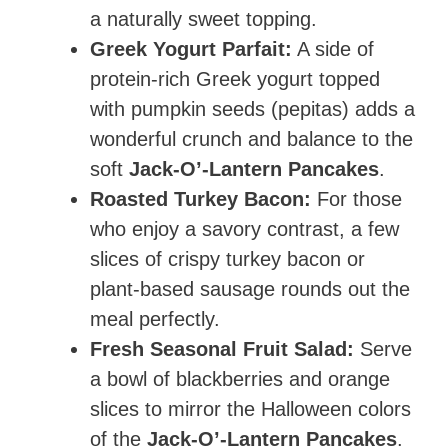
a naturally sweet topping.
Greek Yogurt Parfait:
A side of
protein-rich Greek yogurt topped
with pumpkin seeds (pepitas) adds a
wonderful crunch and balance to the
soft
Jack-O’-Lantern Pancakes
.
Roasted Turkey Bacon:
For those
who enjoy a savory contrast, a few
slices of crispy turkey bacon or
plant-based sausage rounds out the
meal perfectly.
Fresh Seasonal Fruit Salad:
Serve
a bowl of blackberries and orange
slices to mirror the Halloween colors
of the
Jack-O’-Lantern Pancakes
.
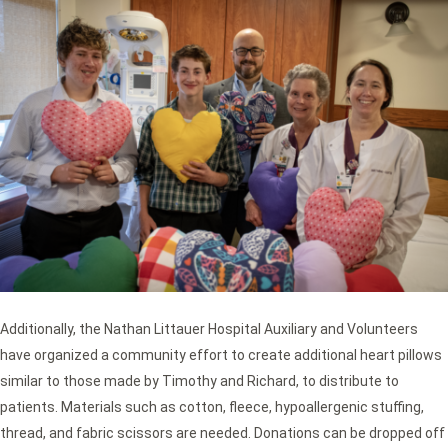
Additionally, the Nathan Littauer Hospital Auxiliary and Volunteers
have organized a community effort to create additional heart pillows
similar to those made by Timothy and Richard, to distribute to
patients. Materials such as cotton, fleece, hypoallergenic stuffing,
thread, and fabric scissors are needed. Donations can be dropped off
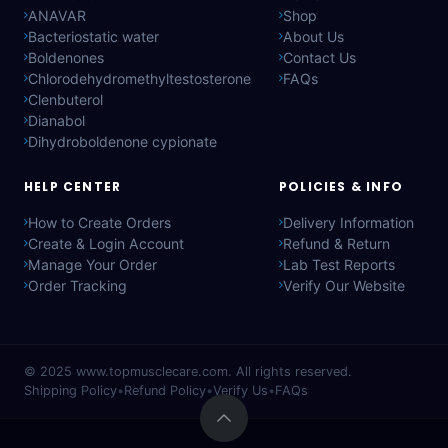
ANAVAR
Shop
Bacteriostatic water
About Us
Boldenones
Contact Us
Chlorodehydromethyltestosterone
FAQs
Clenbuterol
Dianabol
Dihydroboldenone cypionate
HELP CENTER
POLICIES & INFO
How to Create Orders
Delivery Information
Create & Login Account
Refund & Return
Manage Your Order
Lab Test Reports
Order Tracking
Verify Our Website
© 2025
www.topmusclecare.com
. All rights reserved.
Shipping Policy
•
Refund Policy
•
Verify Us
•
FAQs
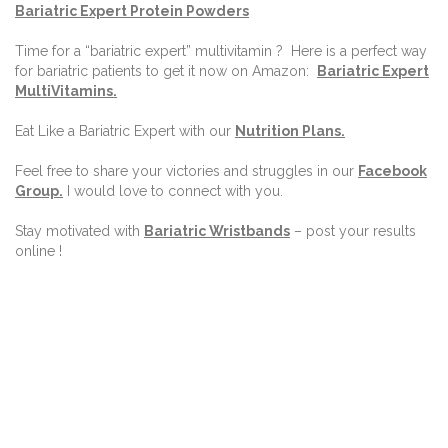
Bariatric Expert Protein Powders
Time for a “bariatric expert” multivitamin ?
Here is a perfect way
for bariatric patients to get it now on Amazon:
Bariatric Expert
MultiVitamins.
Eat Like a Bariatric Expert with our
Nutrition Plans
.
Feel free to share your victories and struggles in our
Facebook
Group
.
I would love to connect with you.
Stay motivated with
Bariatric Wristbands
– post your results
online !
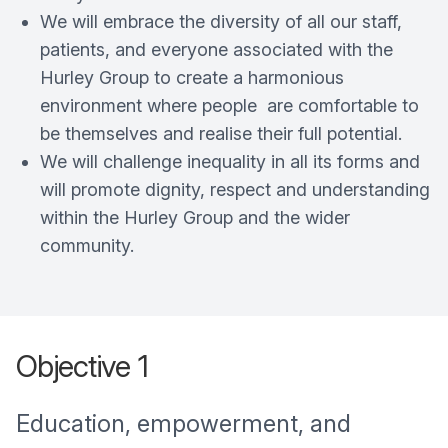
We will embrace the diversity of all our staff,
patients, and everyone associated with the
Hurley Group to create a harmonious
environment where people are comfortable to
be themselves and realise their full potential.
We will challenge inequality in all its forms and
will promote dignity, respect and understanding
within the Hurley Group and the wider
community.
Objective 1
Education, empowerment, and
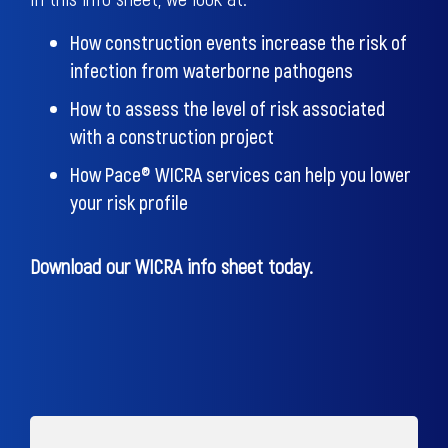
How construction events increase the risk of
infection from waterborne pathogens
How to assess the level of risk associated
with a construction project
How Pace® WICRA services can help you lower
your risk profile
Download our WICRA info sheet today.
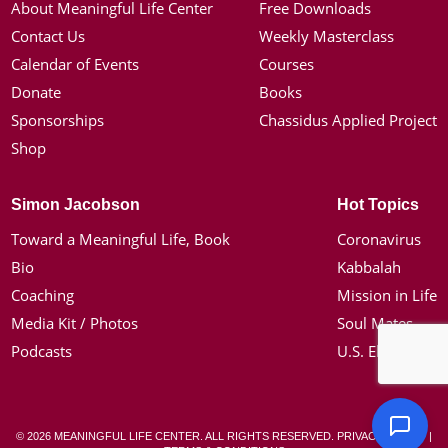
About Meaningful Life Center
Free Downloads
Contact Us
Weekly Masterclass
Calendar of Events
Courses
Donate
Books
Sponsorships
Chassidus Applied Project
Shop
Simon Jacobson
Hot Topics
Toward a Meaningful Life, Book
Coronavirus
Bio
Kabbalah
Coaching
Mission in Life
Media Kit / Photos
Soul Mates
Podcasts
U.S. Election
© 2026 MEANINGFUL LIFE CENTER. ALL RIGHTS RESERVED.
PRIVACY POLICY
|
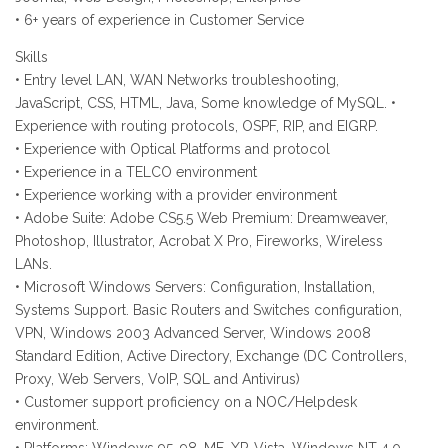
• 6+ years of experience in Customer Service
Skills
• Entry level LAN, WAN Networks troubleshooting,
JavaScript, CSS, HTML, Java, Some knowledge of MySQL. •
Experience with routing protocols, OSPF, RIP, and EIGRP.
• Experience with Optical Platforms and protocol
• Experience in a TELCO environment
• Experience working with a provider environment
• Adobe Suite: Adobe CS5.5 Web Premium: Dreamweaver,
Photoshop, Illustrator, Acrobat X Pro, Fireworks, Wireless
LANs.
• Microsoft Windows Servers: Configuration, Installation,
Systems Support. Basic Routers and Switches configuration,
VPN, Windows 2003 Advanced Server, Windows 2008
Standard Edition, Active Directory, Exchange (DC Controllers,
Proxy, Web Servers, VoIP, SQL and Antivirus)
• Customer support proficiency on a NOC/Helpdesk
environment.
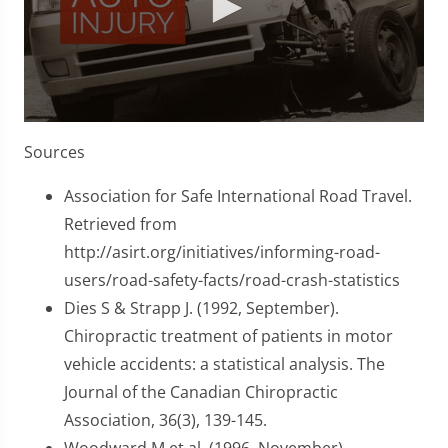
0
seconds
Sources
of
1
minute,
Association for Safe International Road Travel.
45
Retrieved from
seconds
http://asirt.org/initiatives/informing-road-
users/road-safety-facts/road-crash-statistics
Dies S & Strapp J. (1992, September).
Chiropractic treatment of patients in motor
vehicle accidents: a statistical analysis. The
Journal of the Canadian Chiropractic
Association, 36(3), 139-145.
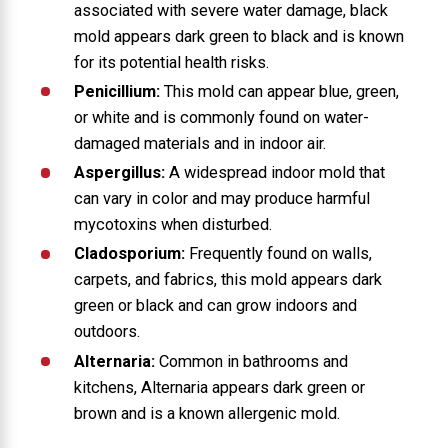
associated with severe water damage, black
mold appears dark green to black and is known
for its potential health risks.
Penicillium:
This mold can appear blue, green,
or white and is commonly found on water-
damaged materials and in indoor air.
Aspergillus:
A widespread indoor mold that
can vary in color and may produce harmful
mycotoxins when disturbed.
Cladosporium:
Frequently found on walls,
carpets, and fabrics, this mold appears dark
green or black and can grow indoors and
outdoors.
Alternaria:
Common in bathrooms and
kitchens, Alternaria appears dark green or
brown and is a known allergenic mold.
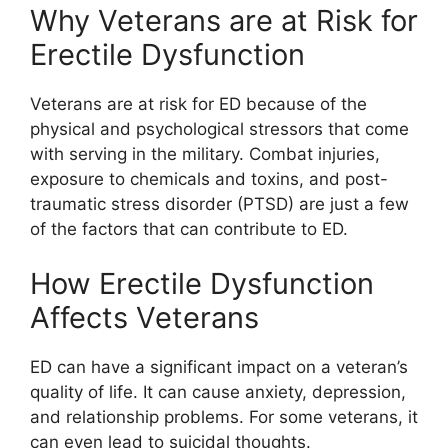
Why Veterans are at Risk for
Erectile Dysfunction
Veterans are at risk for ED because of the
physical and psychological stressors that come
with serving in the military. Combat injuries,
exposure to chemicals and toxins, and post-
traumatic stress disorder (PTSD) are just a few
of the factors that can contribute to ED.
How Erectile Dysfunction
Affects Veterans
ED can have a significant impact on a veteran’s
quality of life. It can cause anxiety, depression,
and relationship problems. For some veterans, it
can even lead to suicidal thoughts.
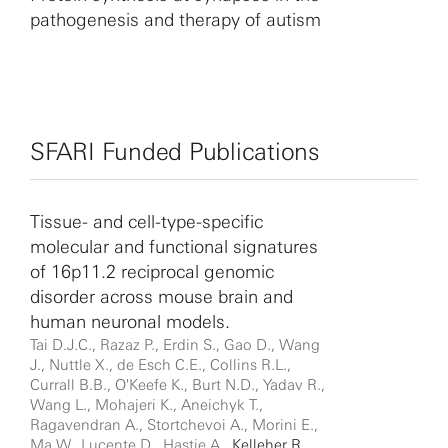
pathogenesis and therapy of autism
SFARI Funded Publications
Tissue- and cell-type-specific
molecular and functional signatures
of 16p11.2 reciprocal genomic
disorder across mouse brain and
human neuronal models.
Tai D.J.C., Razaz P., Erdin S., Gao D., Wang
J., Nuttle X., de Esch C.E., Collins R.L.,
Currall B.B., O'Keefe K., Burt N.D., Yadav R.,
Wang L., Mohajeri K., Aneichyk T.,
Ragavendran A., Stortchevoi A., Morini E.,
Ma W., Lucente D., Hastie A.,
Kelleher R.
,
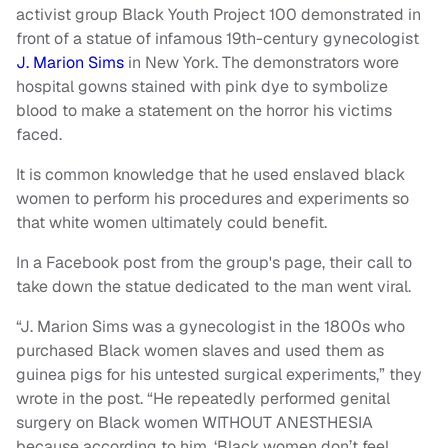
activist group Black Youth Project 100 demonstrated in
front of a statue of infamous 19th-century gynecologist
J. Marion Sims
in New York. The demonstrators wore
hospital gowns stained with pink dye to symbolize
blood to make a statement on the horror his victims
faced.
It is common knowledge that he used enslaved black
women to perform his procedures and experiments so
that white women ultimately could benefit.
In a Facebook post from the group's page, their call to
take down the statue dedicated to the man went viral.
“J. Marion Sims was a gynecologist in the 1800s who
purchased Black women slaves and used them as
guinea pigs for his untested surgical experiments,” they
wrote in the post. “He repeatedly performed genital
surgery on Black women WITHOUT ANESTHESIA
because according to him, ‘Black women don’t feel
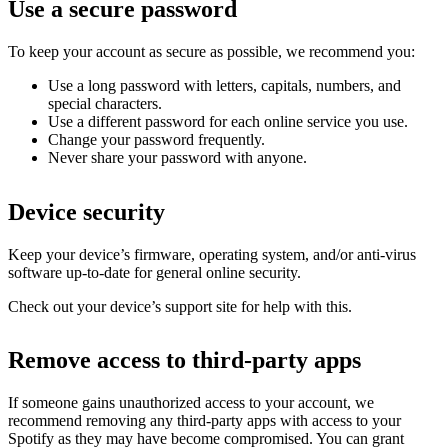
Use a secure password
To keep your account as secure as possible, we recommend you:
Use a long password with letters, capitals, numbers, and
special characters.
Use a different password for each online service you use.
Change your password frequently.
Never share your password with anyone.
Device security
Keep your device’s firmware, operating system, and/or anti-virus
software up-to-date for general online security.
Check out your device’s support site for help with this.
Remove access to third-party apps
If someone gains unauthorized access to your account, we
recommend removing any third-party apps with access to your
Spotify as they may have become compromised. You can grant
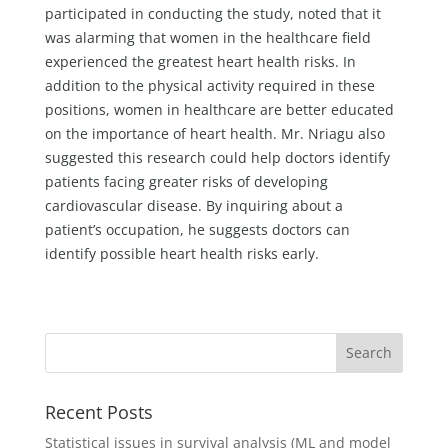
participated in conducting the study, noted that it
was alarming that women in the healthcare field
experienced the greatest heart health risks. In
addition to the physical activity required in these
positions, women in healthcare are better educated
on the importance of heart health. Mr. Nriagu also
suggested this research could help doctors identify
patients facing greater risks of developing
cardiovascular disease. By inquiring about a
patient’s occupation, he suggests doctors can
identify possible heart health risks early.
Recent Posts
Statistical issues in survival analysis (ML and model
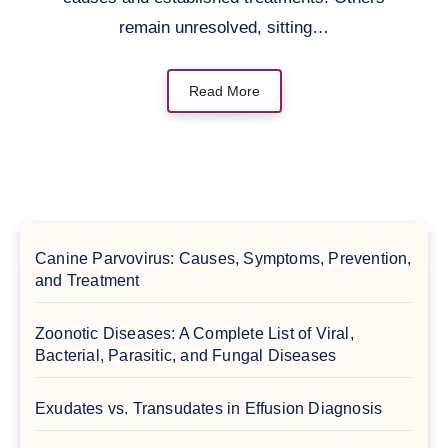
remain unresolved, sitting…
Read More
Canine Parvovirus: Causes, Symptoms, Prevention,
and Treatment
Zoonotic Diseases: A Complete List of Viral,
Bacterial, Parasitic, and Fungal Diseases
Exudates vs. Transudates in Effusion Diagnosis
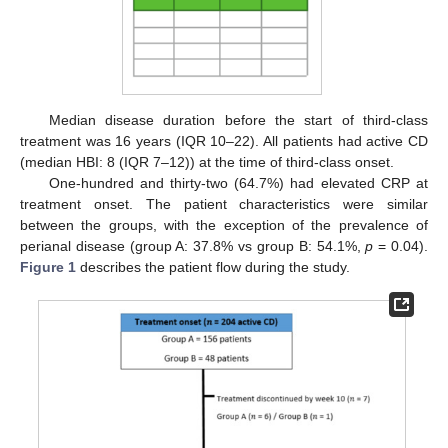
Median disease duration before the start of third-class
treatment was 16 years (IQR 10–22). All patients had active CD
(median HBI: 8 (IQR 7–12)) at the time of third-class onset.
One-hundred and thirty-two (64.7%) had elevated CRP at
treatment onset. The patient characteristics were similar
between the groups, with the exception of the prevalence of
perianal disease (group A: 37.8% vs group B: 54.1%,
p
= 0.04).
Figure 1
describes the patient flow during the study.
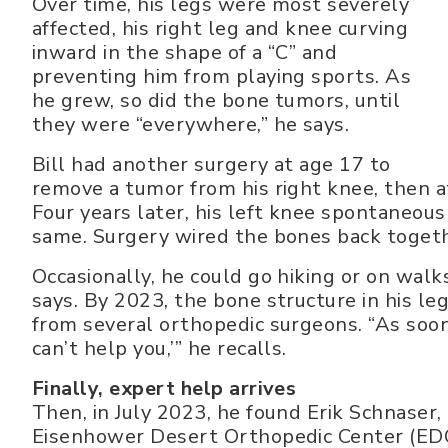
Over time, his legs were most severely
affected, his right leg and knee curving
inward in the shape of a “C” and
preventing him from playing sports. As
he grew, so did the bone tumors, until
they were “everywhere,” he says.
Bill had another surgery at age 17 to
remove a tumor from his right knee, then at
Four years later, his left knee spontaneousl
same. Surgery wired the bones back toget
Occasionally, he could go hiking or on walk
says. By 2023, the bone structure in his l
from several orthopedic surgeons. “As soon
can’t help you,’” he recalls.
Finally, expert help arrives
Then, in July 2023, he found Erik Schnaser
Eisenhower Desert Orthopedic Center (EDOC)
::::::::::
Activity – Take the lines from the start of the material to the line with "slices of crispy turkey bacon or", both included, and transcribe them exactly without the pictures.

Exercise solution –
a naturally sweet topping.
Greek Yogurt Parfait:
A side of
protein-rich Greek yogurt topped
with pumpkin seeds (pepitas) adds a
wonderful crunch and balance to the
soft
Jack-O’-Lantern Pancakes
.
Roasted Turkey Bacon:
For those
who enjoy a savory contrast, a few
slices of crispy turkey bacon or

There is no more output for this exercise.